Pseudo-Darwinian evolution of physical flows in complex networks
Geoffroy Berthelot, Liubov Tupikina, Min-Yeong Kang, Bernard Sapoval,, and Denis S. Grebenkov

TL;DR
This paper investigates how different link removal strategies affect the evolution and robustness of complex transport networks, revealing a universal flux decay and the critical role of initial network connectivity.
Contribution
It introduces a 'Pseudo-Darwinian' strategy for network evolution and analyzes its impact on network structure and flux, highlighting the importance of initial links for robustness.
Findings
Flux decreases following a power-law before collapse
Collapse time depends on initial average links per node
Network robustness varies with removal strategy
Abstract
The evolution of complex transport networks is investigated under three strategies of link removal: random, intentional attack and "Pseudo-Darwinian" strategy. At each evolution step and regarding the selected strategy, one removes either a randomly chosen link, or the link carrying the strongest flux, or the link with the weakest flux, respectively.

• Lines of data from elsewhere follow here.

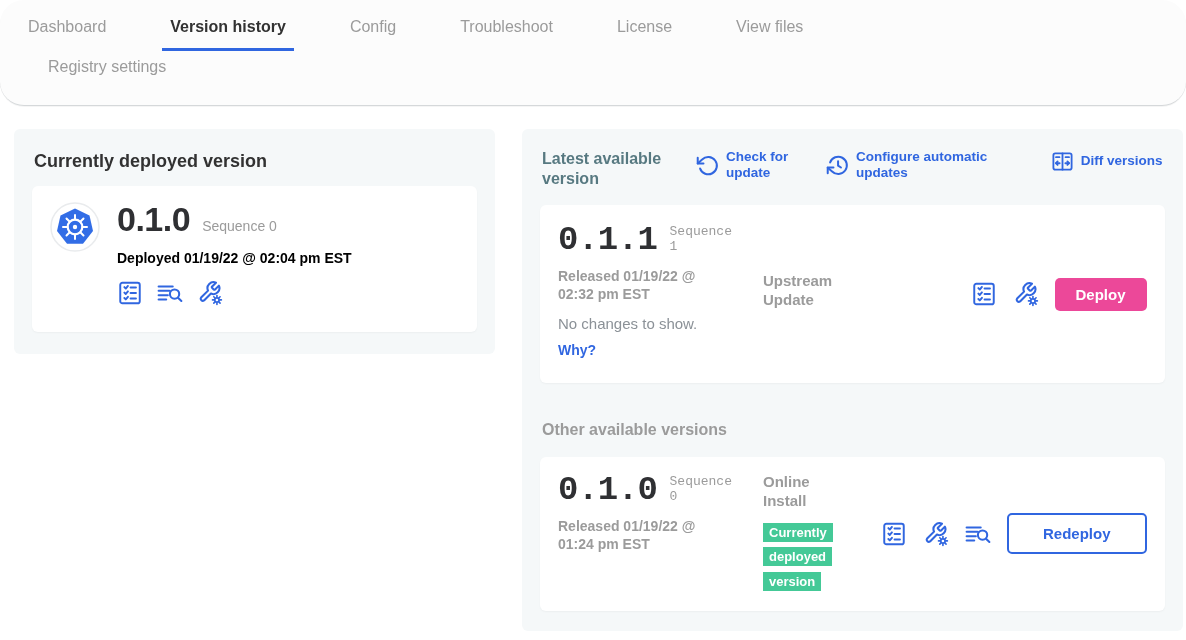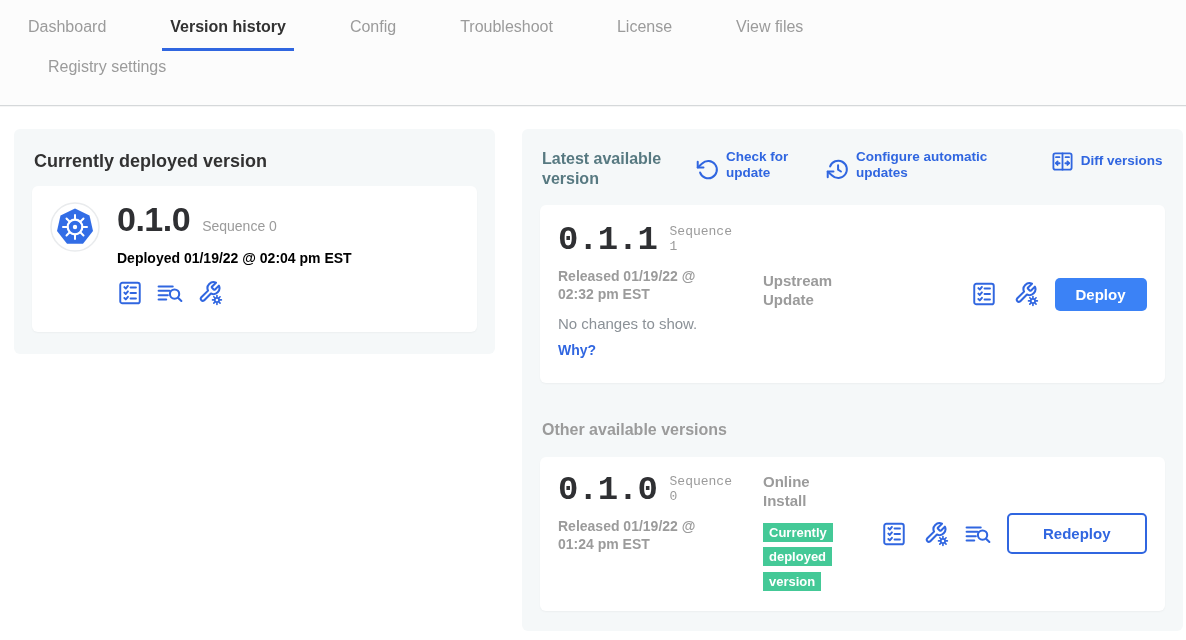"Dashboard" nav { border-radius: none -> 24px }
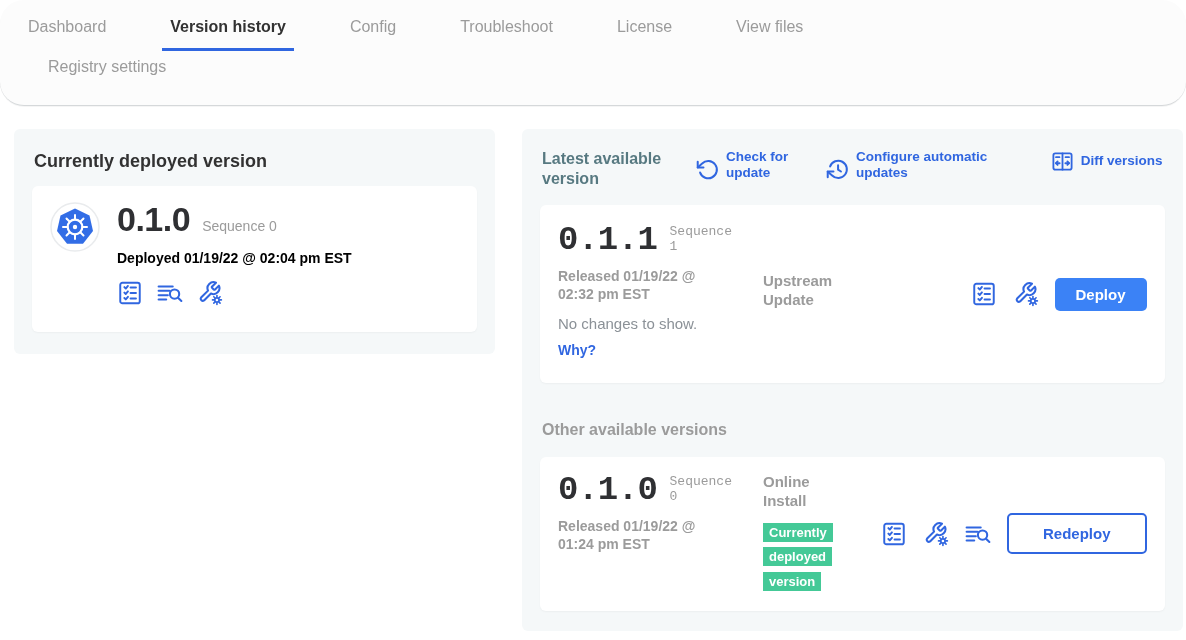"Check for update" .hdr-link { align-items: flex-end -> center }
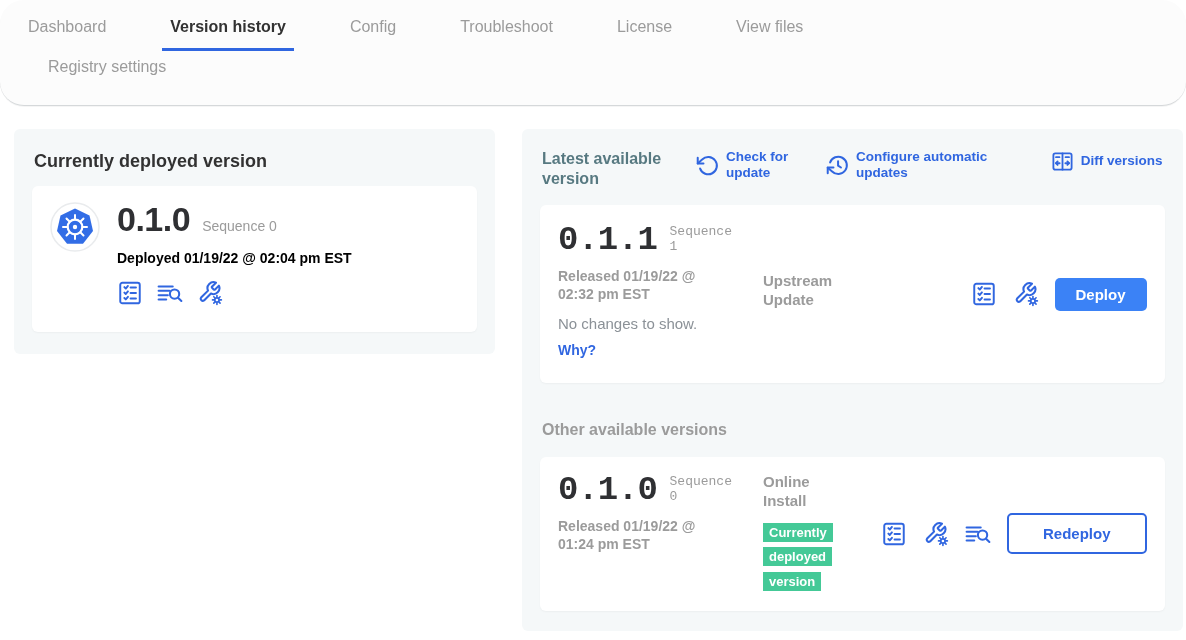"Deploy" .btn.primary { background: #3b82f6 -> #ec4899 }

We study how the network structure and the total flux between randomly chosen source and drain nodes evolve. We discover a universal power-law decrease of the total flux, followed by an abrupt transport collapse. The time of collapse is shown to be determined by the average number of links per node in the initial network, highlighting the importance of this network property for ensuring safe and robust transport against random failures, intentional attacks and maintenance cost optimizations.